ML System Design: Shipment Delay Risk Scoring From a Single CSV
You are given a CSV of shipment events with the following columns:
-
order_id (string)
-
origin (string)
-
destination (string)
-
ship_date (string/datetime)
-
promised_date (string/datetime)
-
carrier (string)
-
weight (float)
-
item_count (int)
-
scan_events (JSON array encoded as string; each element typically has a timestamp and status)
-
delivered_date (string/datetime; may be null if undelivered)

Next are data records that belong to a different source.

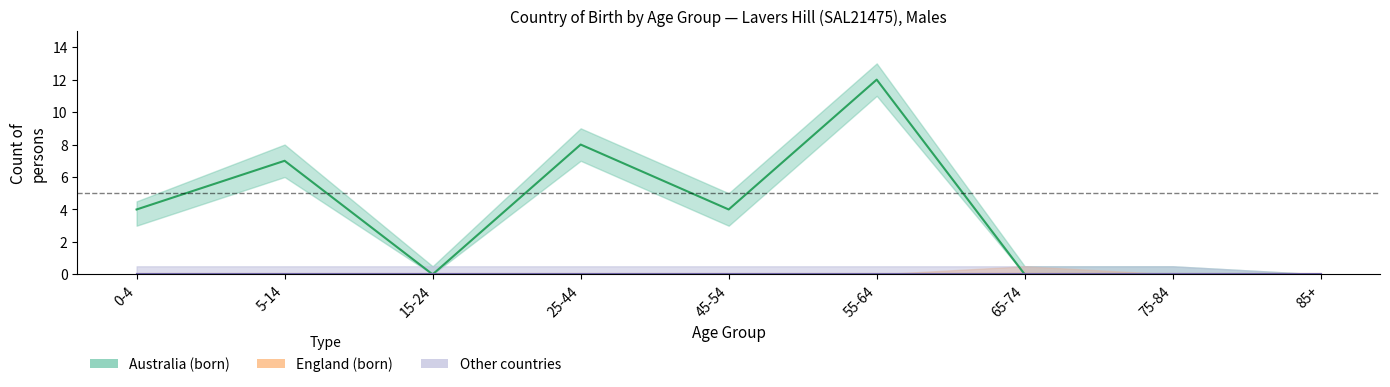

How many series are shown in this chart?

3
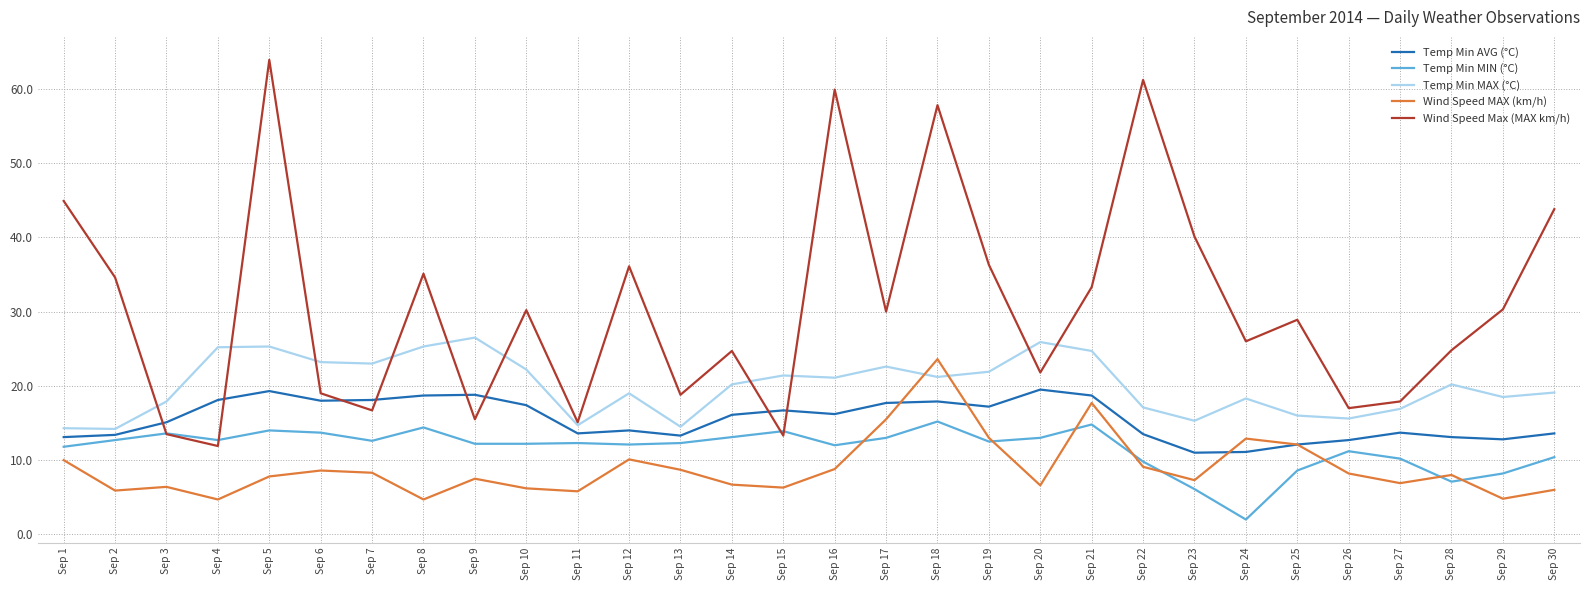

At which label does Wind Speed Max (MAX km/h) first exceed 30?

Sep 1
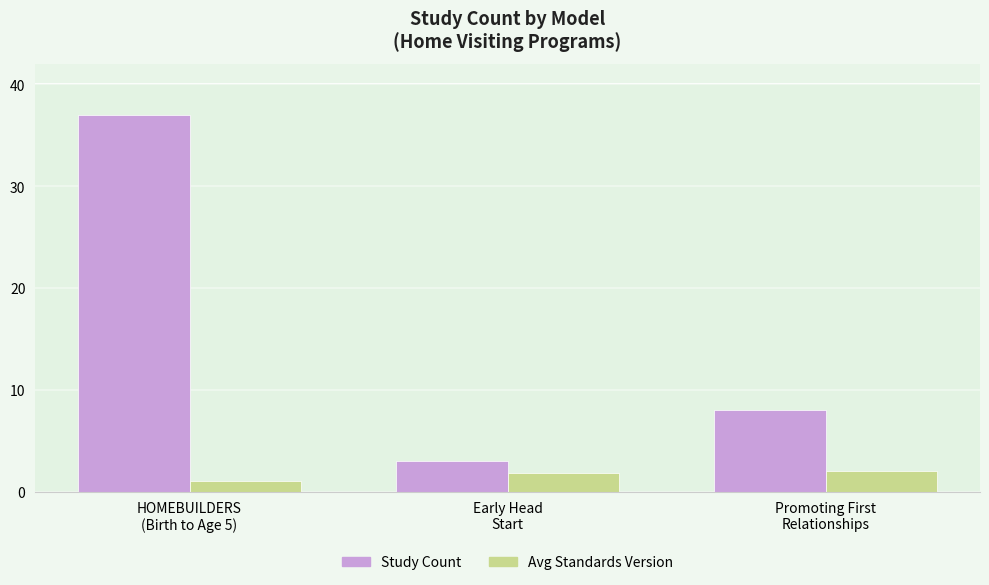

How many groups of bars are there?

3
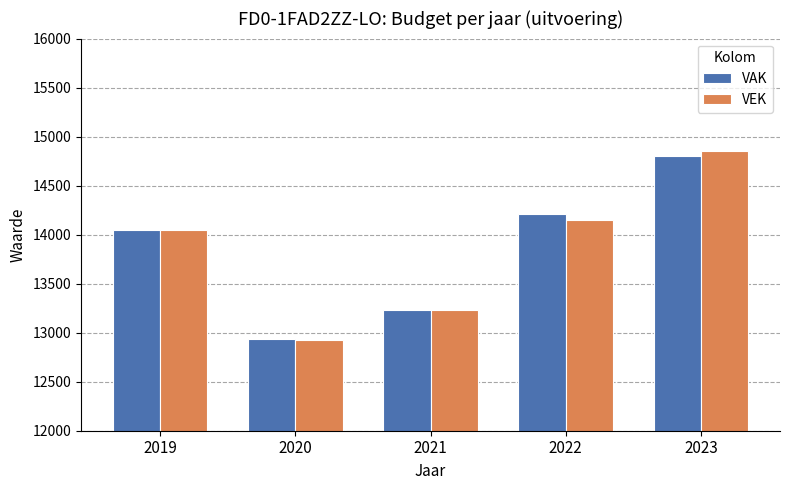

At which category is the sum across all series the highest?

2023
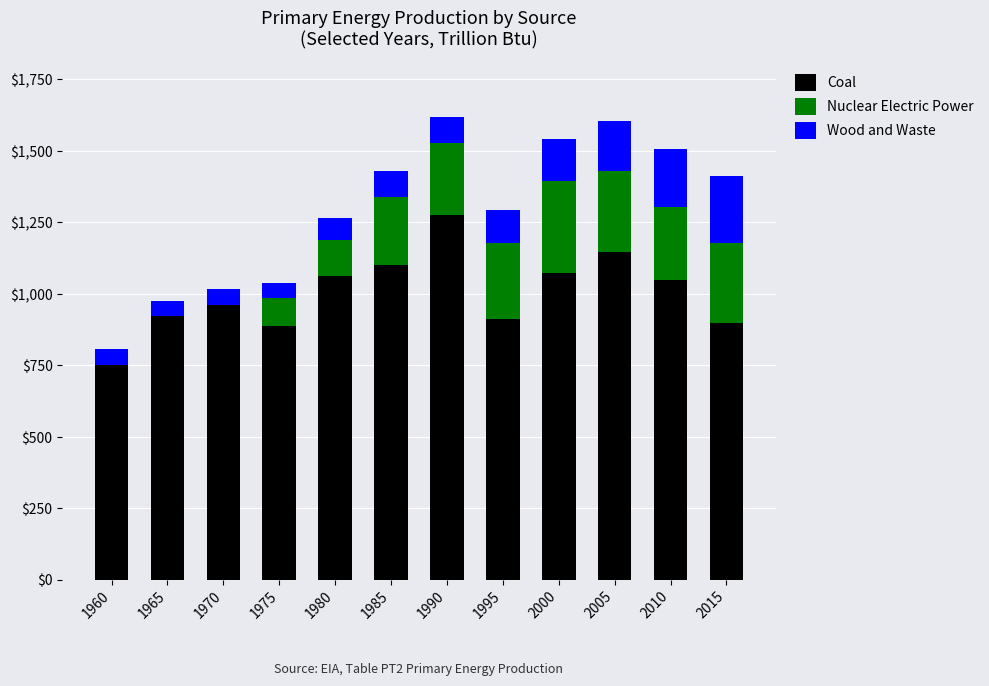

Read the Coal value at 2000.

1073.6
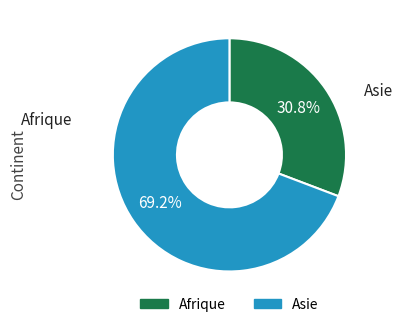

Approximately how many times larger is the value at Asie compared to Afrique?

2.2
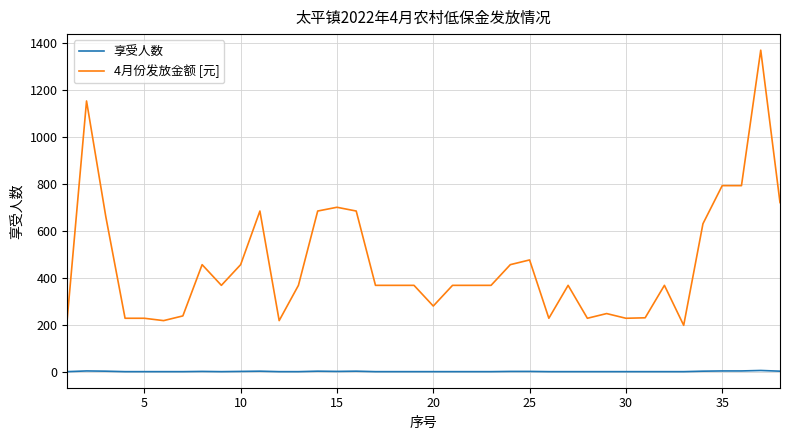

How many series are shown in this chart?

2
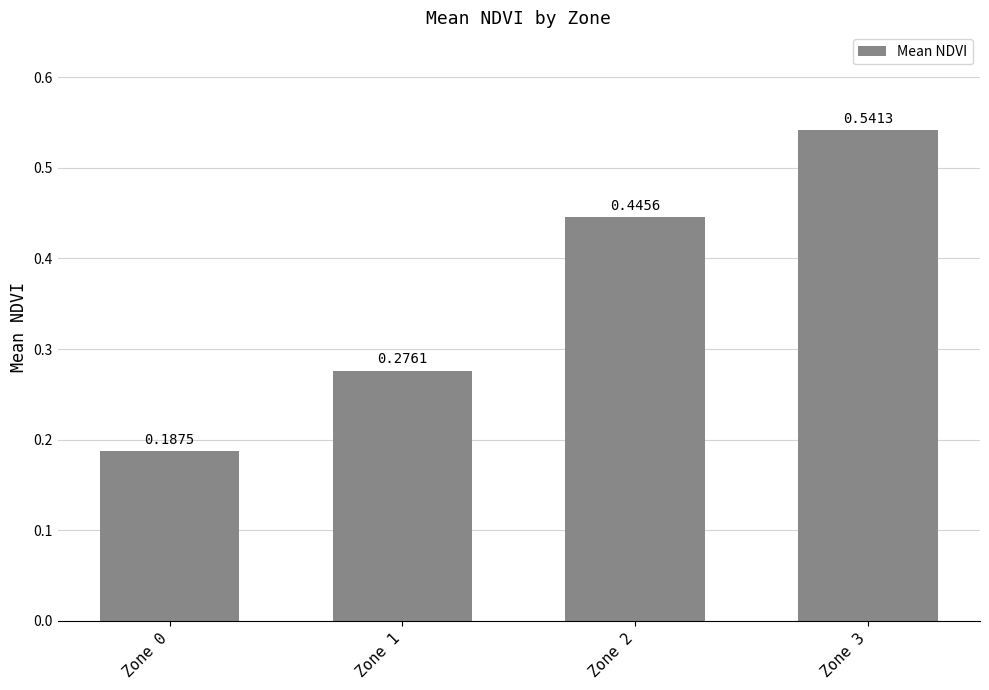

What is the sum of all values?

1.5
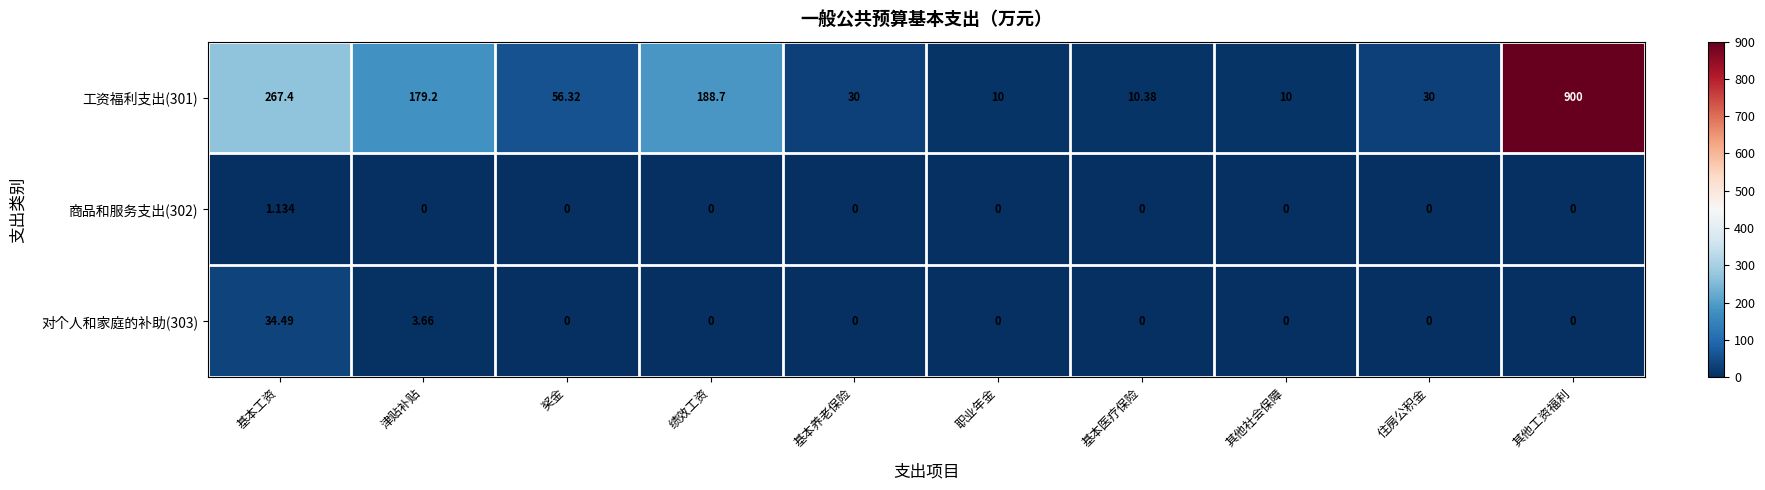

At which label is 对个人和家庭的补助(303) closest to 17?

津贴补贴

Build a Python pipeline from scratch that:
-
Loads and validates data, handling missing values, outliers, and time zones.
-
Creates features (e.g., day-of-week, route, carrier stats via target encoding, and dwell times from scan_events).
-
Labels examples as delayed if delivered_date − promised_date > 48 hours. Justify and implement how you handle undelivered items and censoring.
-
Trains a baseline model (logistic regression or gradient-boosted trees) with cross-validation; reports ROC-AUC and PR-AUC; addresses class imbalance.
-
Calibrates probabilities and explains top features.
-
Outputs a CSV of top-K at-risk shipments with calibrated probabilities and reason codes.
Constraints:
-
Optimize for runtime < 5 minutes on 1M rows and memory < 4 GB on CPU.
-
Discuss strategies to speed up training/inference and ensure reproducibility.